33. The method of claim 19, further comprising administering the FGF-1, FGF-11-155, FGF-11-141, or combinations thereof to induce growth of blood vessels proximate to the abnormality, wherein at least a portion of the blood vessel supply to the at-risk region of brain tissue is redirected through the supplemental blood vessels.

34. The method of claim 19, wherein the abnormality is located within the at-risk region of brain tissue.

35. The method of claim 19, wherein the abnormality is located within the region of brain tissue.
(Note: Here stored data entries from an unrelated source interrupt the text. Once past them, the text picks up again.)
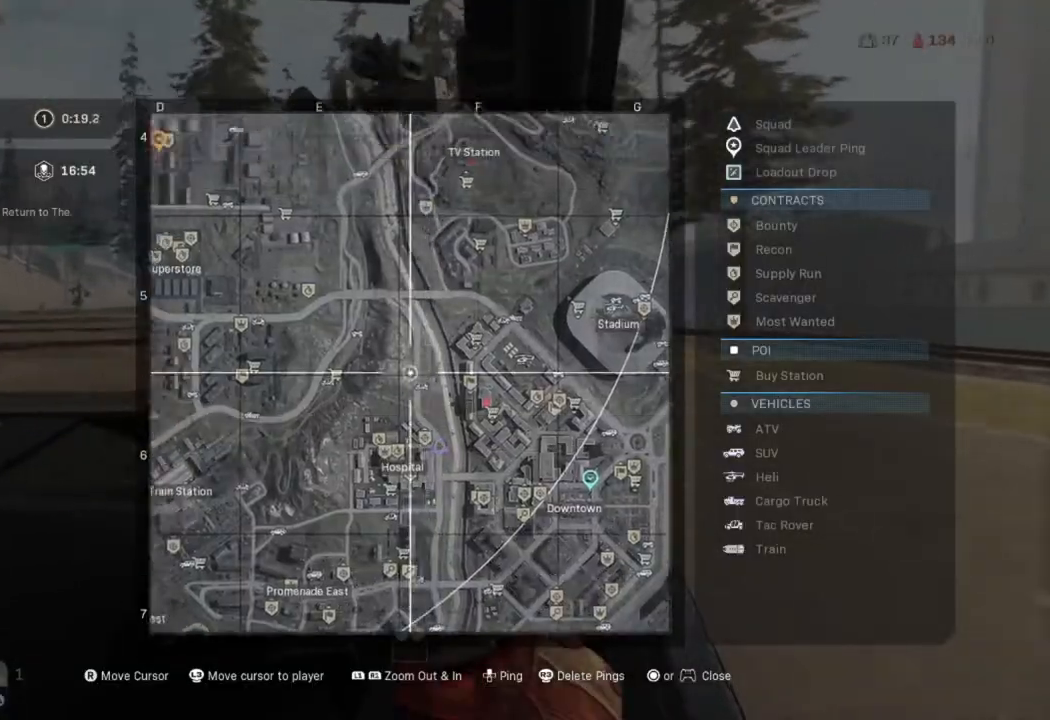
{"buttons": [], "left_stick": "center", "right_stick": "center", "events": [[67, "right_stick", "center"], [267, "right_stick", "up-left"], [501, "right_stick", "center"]]}
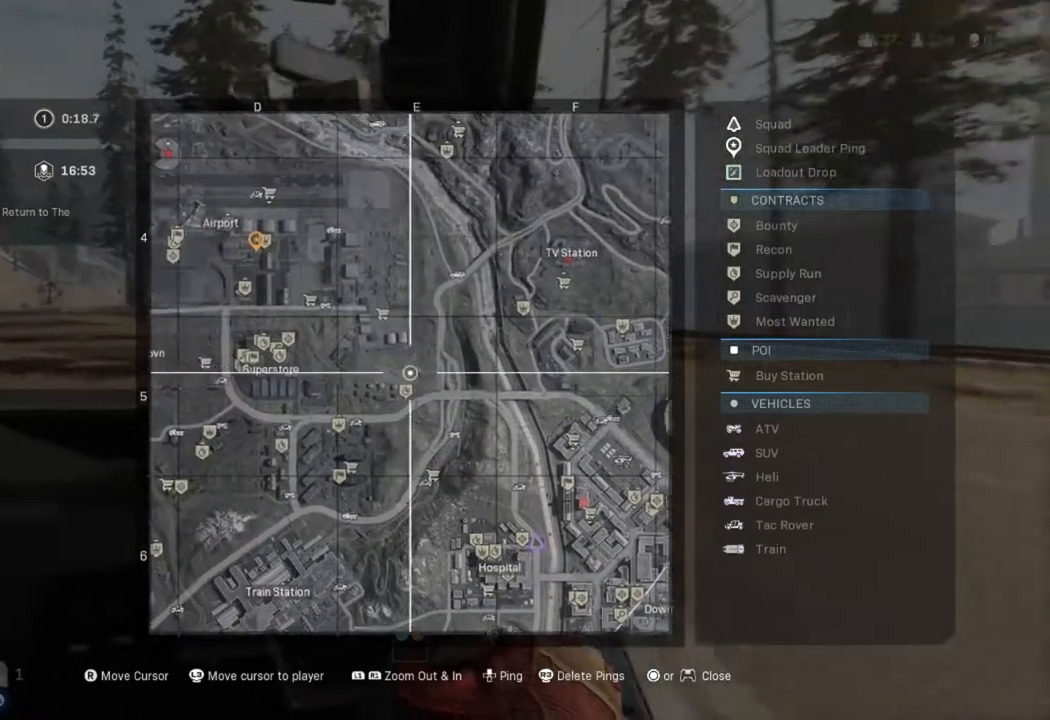
{"buttons": [], "left_stick": "center", "right_stick": "center", "events": []}
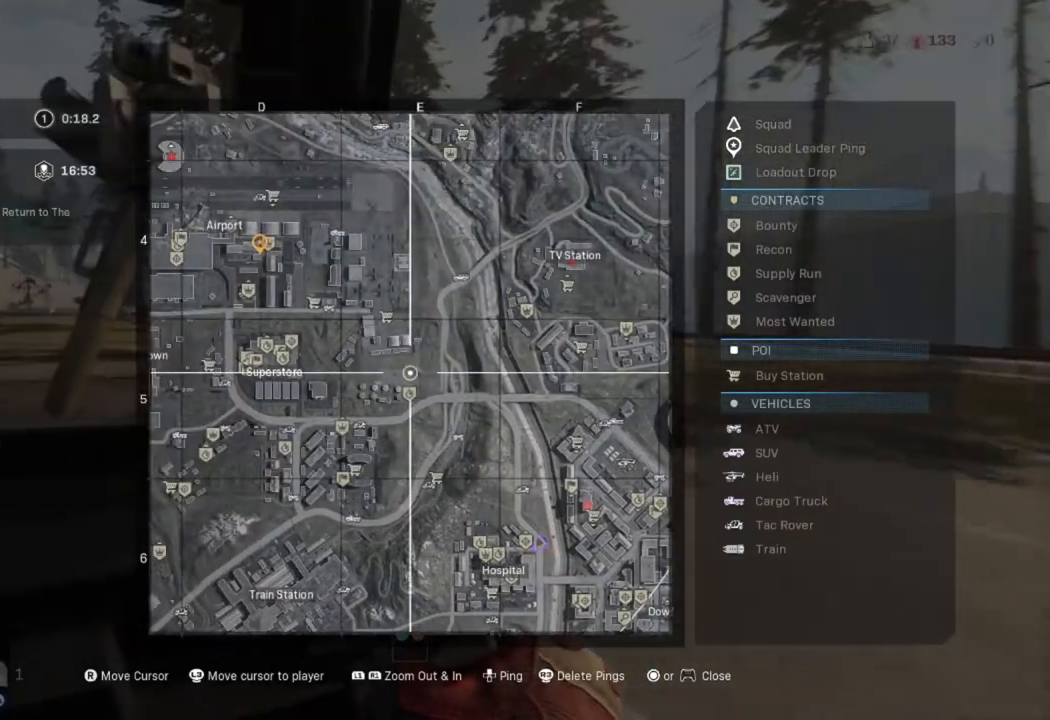
{"buttons": ["L1"], "left_stick": "center", "right_stick": "center", "events": [[434, "L1", "down"]]}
36. The method of claim 19, further comprising the steps of obtaining postoperative non-invasive image data of the subject, the post-operative non-invasive image data including the at-risk region of brain tissue, analyzing the post-operative non-invasive image data to identify any improvement in the blood vessel supply to the at-risk region of brain tissue.

37. The method of claim 19, wherein a first injection site is within the ischemic region of brain tissue.

38. The method of claim 19, wherein a first injection site is directly adjacent to the ischemic region of brain tissue.

39. The method of claim 19, wherein a first injection site is outside of the ischemic region of brain tissue.